Extracted records below:

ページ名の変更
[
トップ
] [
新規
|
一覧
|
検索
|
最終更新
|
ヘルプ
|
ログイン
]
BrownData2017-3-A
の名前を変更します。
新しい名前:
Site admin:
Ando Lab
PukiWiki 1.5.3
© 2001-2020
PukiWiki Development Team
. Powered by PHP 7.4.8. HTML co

End of Extracted records.
Extracted records below:

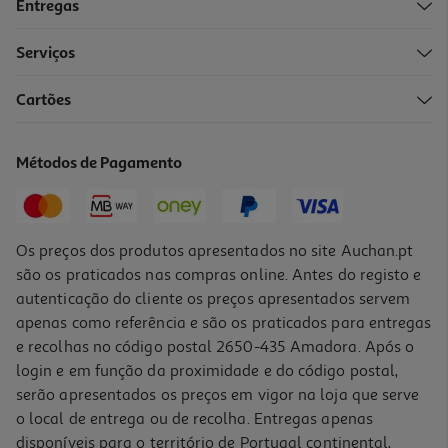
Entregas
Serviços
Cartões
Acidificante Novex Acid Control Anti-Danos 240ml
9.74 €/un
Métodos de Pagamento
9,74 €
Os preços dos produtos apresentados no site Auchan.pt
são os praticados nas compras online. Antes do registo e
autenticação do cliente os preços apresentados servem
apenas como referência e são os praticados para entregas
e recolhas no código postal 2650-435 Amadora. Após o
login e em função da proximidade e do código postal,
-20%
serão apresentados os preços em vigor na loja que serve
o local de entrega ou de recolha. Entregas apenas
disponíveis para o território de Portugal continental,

End of Extracted records.
Extracted records below:

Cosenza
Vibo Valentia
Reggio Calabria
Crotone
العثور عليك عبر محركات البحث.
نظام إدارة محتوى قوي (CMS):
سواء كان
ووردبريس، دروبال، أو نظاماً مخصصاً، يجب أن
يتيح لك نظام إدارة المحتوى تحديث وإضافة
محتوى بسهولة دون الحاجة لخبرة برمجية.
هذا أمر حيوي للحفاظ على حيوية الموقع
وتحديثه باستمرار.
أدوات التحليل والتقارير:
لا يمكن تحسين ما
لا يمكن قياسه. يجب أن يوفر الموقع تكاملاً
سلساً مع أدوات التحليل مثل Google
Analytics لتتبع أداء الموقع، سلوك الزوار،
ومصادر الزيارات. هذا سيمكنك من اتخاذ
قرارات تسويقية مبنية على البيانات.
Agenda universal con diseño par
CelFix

End of Extracted records.

_What the task requires_
Among the lines of the listing, count those containing the word "إدارة". Answer with the count alone.

_Result for this exercise_
2